Affirmation by the “I”
It allows you to verbalize your requests and affirmations without passing judgment on those of your interlocutors.
This method consists of using the “I” at the beginning of all your sentences.
It fully promotes assertiveness while preventing your interlocutors from feeling devalued and judged.
The scratched disc technique
It is very easy to put into practice.
It consists of repeating a request or a wish as many times as necessary.
However, you should only resort to the broken record technique if you are faced with unfounded resistance.
Note that to achieve a better assertion of your person, you must first respect the opinions of others, it is only by doing so that you will succeed in establishing yourself as a credible person, endowed with a very good sense of relationships. .
Be aware of your needs
Listen to your needs. This is a very important step since it will allow you to precisely identify the ideas and convictions that you want to convey by asserting yourself.
If you ignore your needs, it will be very difficult for you to know on what basis to assert yourself.
It will be easier for you to assert yourself when you are connected to your needs.
Some tools and tips to promote self-assertion
- Practice regularly face-to-face.
- Openly express your opinions, thoughts and emotions.
- In the event of disagreements, favor realistic compromises and take into account the interests of your interlocutor.
- Learn to ask by making clear and explicit requests.
Self-esteem: the best tools and techniques
Lack of self-esteem, whether due to stress or another factor, can be a real obstacle to your personal development, emotionally, family or profession …
Here are some techniques and tools to help you increase your self-esteem:
Take stock of your level of self-esteem
You cannot improve or transform what you cannot master.
So you need to identify your strengths and weaknesses, your qualities and your flaws. You can then focus on those little flaws that are the basis of your lack of self-esteem and on which you can act.
The Rosenberg Scale developed in 1965 by the psychologist of the same name is a great tool for determining your level of self-esteem.
Sophrology
Sophrology is a set of practices aimed at controlling painful sensations and psychological discomfort.
It allows, by means of relaxation, to move away from stress, but also to cure a lack of self-esteem.
Sophrology will initially help you let go, take care of yourself, let your emotions run free.

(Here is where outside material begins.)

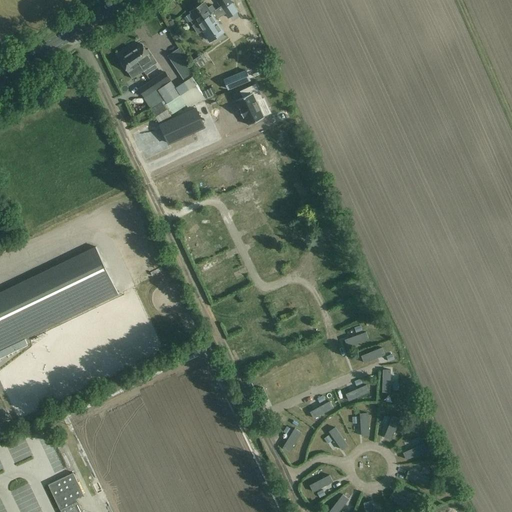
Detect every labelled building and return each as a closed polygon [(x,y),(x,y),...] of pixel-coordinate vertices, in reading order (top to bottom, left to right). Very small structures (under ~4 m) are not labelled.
[(225,12),(228,16),(237,10),(231,1),(222,7),(225,12)] [(212,5),(208,7),(204,2),(191,11),(191,12),(187,15),(193,25),(215,11),(212,5)] [(198,32),(202,29),(210,39),(209,38),(222,30),(222,31),(223,30),(215,18),(225,12),(222,7),(215,11),(193,25),(198,32)] [(196,62),(229,41),(224,32),(190,53),(196,62)] [(141,43),(130,51),(139,64),(143,72),(154,64),(157,62),(148,49),(146,50),(141,43)] [(130,51),(119,59),(131,77),(132,79),(143,72),(139,64),(130,51)] [(223,65),(231,59),(224,51),(217,57),(223,65)] [(246,70),(225,79),(229,89),(250,80),(246,70)] [(171,79),(165,71),(139,88),(145,97),(171,79)] [(171,80),(158,89),(167,102),(163,104),(170,115),(187,104),(188,106),(189,108),(207,99),(204,95),(195,82),(180,93),(176,88),(171,80)] [(248,125),(264,117),(263,117),(263,116),(257,102),(262,99),(255,84),(241,91),(243,97),(236,100),(237,100),(241,108),(240,108),(239,108),(243,117),(244,117),(244,116),(248,124),(248,125)] [(151,108),(160,123),(171,116),(170,115),(163,104),(161,101),(164,99),(157,89),(144,98),(151,108)] [(130,94),(117,101),(125,116),(139,109),(130,94)] [(196,108),(160,125),(168,143),(205,126),(196,108)] [(155,133),(136,141),(150,174),(149,175),(157,194),(175,186),(177,193),(192,187),(177,152),(166,157),(155,133)] [(220,155),(231,152),(227,140),(216,144),(220,155)] [(230,173),(240,169),(236,161),(226,165),(230,173)] [(236,183),(242,194),(251,189),(245,179),(236,183)] [(244,203),(250,212),(260,206),(254,197),(244,203)] [(326,198),(315,198),(316,210),(327,209),(326,198)] [(268,212),(272,220),(293,211),(289,203),(268,212)] [(261,220),(266,218),(264,212),(258,214),(261,220)] [(241,228),(248,222),(242,214),(235,220),(241,228)] [(299,220),(293,225),(298,229),(303,225),(299,220)] [(177,227),(181,238),(186,236),(182,225),(177,227)] [(259,225),(245,232),(249,238),(262,232),(259,225)] [(288,254),(295,251),(285,229),(278,233),(288,254)] [(186,251),(195,248),(192,241),(184,244),(186,251)] [(342,242),(329,248),(332,255),(345,248),(342,242)] [(0,357),(28,344),(25,338),(118,293),(95,246),(0,291),(0,357)] [(188,256),(192,266),(204,260),(200,251),(188,256)] [(274,252),(263,257),(267,266),(278,262),(274,252)] [(204,267),(194,273),(199,281),(209,275),(204,267)] [(325,280),(342,274),(341,269),(323,275),(325,280)] [(203,284),(208,300),(219,296),(214,280),(203,284)] [(296,286),(290,290),(293,295),(300,291),(296,286)] [(335,309),(337,319),(363,312),(360,303),(335,309)] [(239,306),(227,310),(229,315),(240,311),(239,306)] [(296,307),(277,315),(281,324),(300,316),(296,307)] [(374,321),(351,330),(355,342),(379,333),(374,321)] [(316,331),(320,339),(329,334),(325,326),(316,331)] [(238,330),(229,329),(228,336),(238,337),(238,330)] [(301,334),(293,338),(297,347),(306,343),(301,334)] [(236,339),(242,354),(252,350),(246,335),(236,339)] [(382,342),(359,351),(363,362),(386,353),(382,342)] [(260,358),(263,367),(270,365),(267,356),(260,358)] [(307,366),(311,375),(323,370),(319,360),(307,366)] [(293,364),(283,366),(285,377),(295,375),(293,364)] [(385,374),(383,398),(394,399),(396,375),(385,374)] [(350,386),(349,400),(375,400),(375,386),(350,386)] [(268,398),(263,387),(257,390),(263,401),(268,398)] [(327,398),(307,417),(315,426),(336,407),(327,398)] [(373,410),(364,410),(365,431),(373,431),(373,410)] [(390,415),(377,438),(389,445),(402,422),(390,415)] [(292,426),(284,449),(295,453),(303,431),(292,426)] [(334,426),(324,435),(342,452),(351,444),(334,426)] [(422,440),(400,447),(404,459),(426,452),(422,440)] [(364,463),(367,469),(382,463),(379,457),(364,463)] [(327,465),(305,481),(312,491),(335,475),(327,465)] [(407,468),(405,477),(432,484),(433,472),(407,468)] [(57,479),(48,484),(48,485),(59,507),(60,509),(61,511),(82,511),(76,498),(84,495),(73,472),(69,474),(57,479)] [(400,488),(390,494),(400,511),(403,511),(411,508),(400,488)] [(348,489),(334,506),(340,511),(341,511),(356,496),(348,489)] [(430,509),(441,504),(438,497),(427,503),(430,509)] [(377,511),(377,498),(367,498),(366,511),(377,511)]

It will then allow you to reach a level of personal development, to get to know yourself better.
You will then become aware of all your capacities and your potential.
Sophrology, based on simple exercises and training adapted to your level of self-esteem, will allow you to work on your own perception of your worth.
Positive recognition
Positive recognition is an attitude you will need to develop in order to increase your self-esteem.
Indeed, it may happen that when faced with situations of increased stress, you feel devalued: this is the case, for example, when you submit a job that is not appreciated at its fair value by your superior.
In these situations, you should not feel diminished or rejected, but congratulate yourself.
You will become more aware of your worth and increase your self-esteem.
Remember that in order to be more assertive and have good self-esteem, you need to strike a balance between listening to the needs of others and being assertive.
So gradually learn to assert yourself and increase your self-esteem by referring to the techniques, tools and tips above.